The same combination of weak measurement and post-selection was also used by Sacha Kocsis and colleagues to observe the trajectories of single photons passing through two closely spaced slits.

Challenge to a dual

Phys. Rev. Lett. 106, 221601 (2011)

String theory isn't universally popular — not least for its seeming lack of connection to anything testable in the real world. But an interesting avenue of exploration has emerged, using string theory, through the recognition of the duality of (or equivalence between) gravitational and non-gravitational theories, the latter in a lower dimensional space. It may sound like mathematical abstraction, but has in fact been applied successfully in condensed-matter systems, such as superconductors.

Gary Horowitz and colleagues have now constructed a gravitational dual of a Josephson junction. Specifically, they've analysed a junction formed by a normal conductor linking two superconductors: the phase difference that emerges in the link between the superconductors causes current to flow, without any applied voltage; this is the dc Josephson effect. For their gravitational dual, Horowitz et al. prove that the maximum current through the junction behaves as expected, and also explore its temperature dependence.

Further effects such as applied voltage and magnetic field are still to be incorporated. And, although this work is primarily concerned with duality, there could, say the authors, also be further insight to be gained into Josephson junctions and superconductors.

In the neighbourhood

Phys. Rev. Lett. (in the press)

Asteroids, aliens and even solar collapse are among the threats regularly depicted in Hollywood blockbusters that have the potential to bring about global apocalypse. Less common, but no less potentially catastrophic, is the possibility of a supernova occurring nearby in our Galaxy. It's been suggested that the immense burst of radiation from such an event — as well as being a danger to life itself — could strip the Earth's protective ozone layer. And analysis of lunar soil cores supports suspicions that a nearby supernova did occur relatively recently in Earth's history.

David L. Cook and colleagues have analysed the isotopic content of samples, collected by the Apollo 12 and 16 missions, from regions of the Moon that were relatively undisturbed by recent meteor impacts. They found that the concentration of the short-lived isotope iron-60 — produced by exposure of soil to cosmic rays — was higher at the Moon's surface than deeper down. The results support similar evidence collected from deep-sea Earth cores for a nearby supernova sometime in the last 2–3 million years.

And thus the quantum

New J. Phys. 13, 063001 (2011)

To go beyond quantum theory — to incorporate gravity in a consistent manner, for instance — it can only help to better understand it in the first place. In a step towards establishing a clear axiomatic foundation of quantum mechanics, Lluís Masanes and Markus Müller present a derivation of quantum theory based on imposing five physically well-defined requirements on the framework of generalized probabilistic theories.

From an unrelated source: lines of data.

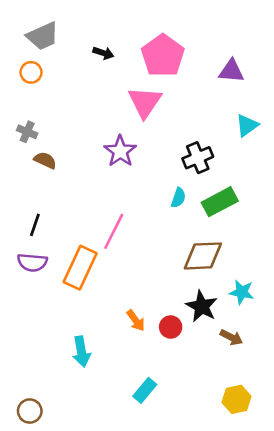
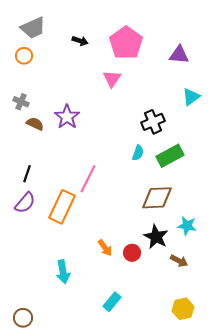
pink triangle: (145, 102) -> (112, 79), size x0.7
purple star: (120, 151) -> (67, 117), moved
purple semicircle: (32, 262) -> (25, 203), turned -55

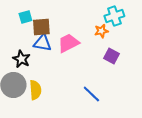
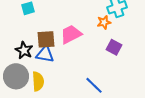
brown square: (41, 27) -> (46, 39), moved
blue triangle: (42, 43) -> (45, 54), moved

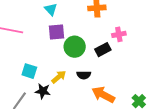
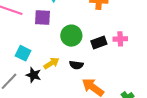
purple square: (57, 32) -> (43, 17), moved
pink cross: (119, 34) -> (120, 39), moved

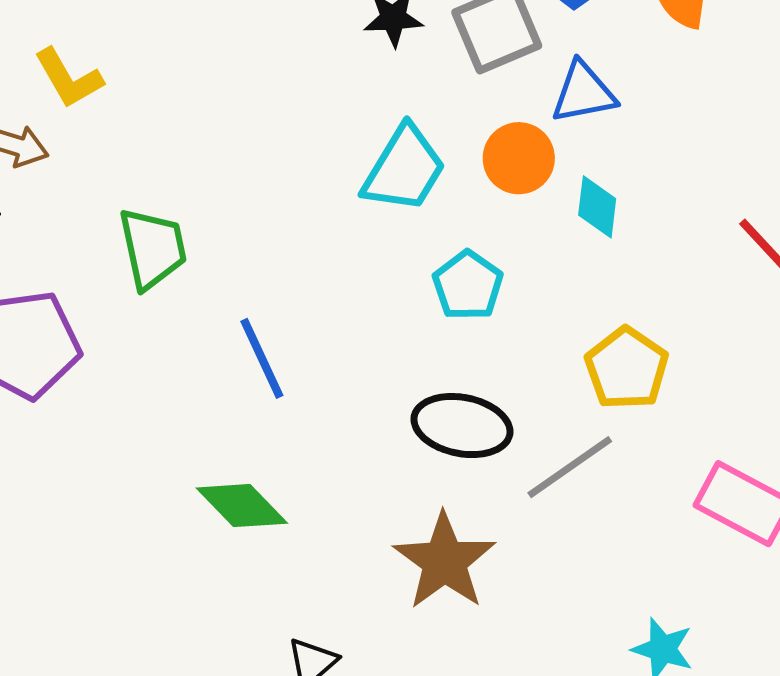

Usually, the formulation of quantum theory is based on postulates about its mathematical structure. This is in contrast to, for example, special relativity, where the principle of relativity and the invariance of the speed of light are constraints with a clear physical meaning and from which the mathematical structure of Minkowski space–time can be derived.

There have been several attempts at alternative axiomatizations of quantum theory, from geometric to information-theoretic approaches. Masanes and Müller, extending previous work, show that in their approach the only theories that satisfy the five requirements they impose on generalized probabilistic theories are quantum theory and classical probability theory. If one of the requirements is tightened, quantum theory remains the only possibility. Hence, it seems that modifying any of the five requirements offers a systematic way of exploring theories beyond quantum mechanics.